Mind you, it’s still a wonderful Elizabethan sea epic, featuring a dishy French captain who privateers for the English and a heroine who is so refreshingly capable and self-aware I wanted to hug her. Simon Dante has just been betrayed by a jealous fellow privateer and, when his floundering ship and crew encounter Captain Spence’s ship, he commandeers it by holding Beau, Spence’s daughter, hostage. But while the two ships’ crews quickly develop a friendly camaraderie and cooperation in the face of danger, not so Beau and Captain Dante, who aggressively and antagonistically express their mutual attraction.
The highlights of the novel are its realistic setting, descriptions, and characters. This is a ripping good sea adventure, with billowing sails and cryptic cartography and 4-ton shooters. Never for a minute was I bored by the descriptions, and reckon I even appreciated more this time around as a more mature reader than I did the first time when I was liable to skim. It must be stated, though, that the battle scenes will be quite gruesome for some readers, so prepare yourselves if need be; but this was not an era of haloed daisies and bunny rabbits. And of the secondary characters, some fictional, some historical, each are memorable without being forcedly quirky and are entirely suitable for the historical era in which they live.
Simon and Beau are also good characters, complex and intriguing. Simon is a half-French half-English aristocrat and, after his first wife bore children by two other men while he was away at sea, has good reason to mistrust women. Yet, refreshingly enough, he doesn’t adopt the all-women-are-whores attitude, and instead is the first to surrender his emotions to Beau, who is unlike any woman he has ever known. Face it, you’d remember the woman who had a knife to your balls while you had one at her throat.
Beau has a slightly steeper hill to climb, having to reconcile her desires with a genuine lack of self-confidence regarding her femininity and desirability. She was hurt before by a nobleman who thought she was good to bed but not to wed, and has since kept her distance from men. But this aristocrat, with his beastly air and darkling glare (ohno! A rhyme!) is nothing like the poncey prig she knew before, and Beau has to be convinced that Simon is sincere.

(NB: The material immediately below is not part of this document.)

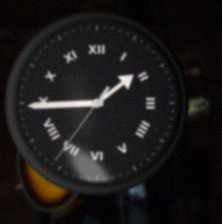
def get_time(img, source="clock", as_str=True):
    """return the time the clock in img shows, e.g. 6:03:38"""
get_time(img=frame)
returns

Despite all these positive attributes, this time around I noticed that Simon and Beau’s relationship was not as developed as I’d have wished. I’m not 100% convinced of their love – what, exactly, do they have? Lust, admiration, lust, and at the very end, respect (and lust), which all equate to love. ‘Spose it might do, in some books, but not in mine. The development to love could have used more page time, and, after all the excellent showing Ms. Canham had done, the resort to telling at the end left me a little disappointed.
However, Across a Moonlit Sea is still a darn good yarn (and this is my last venture into poeticism). I loved the setting, loved the secondary characters, and almost loved the main characters, too. What more can you ask for? For Marsha Canham to come out of retirement, is the answer.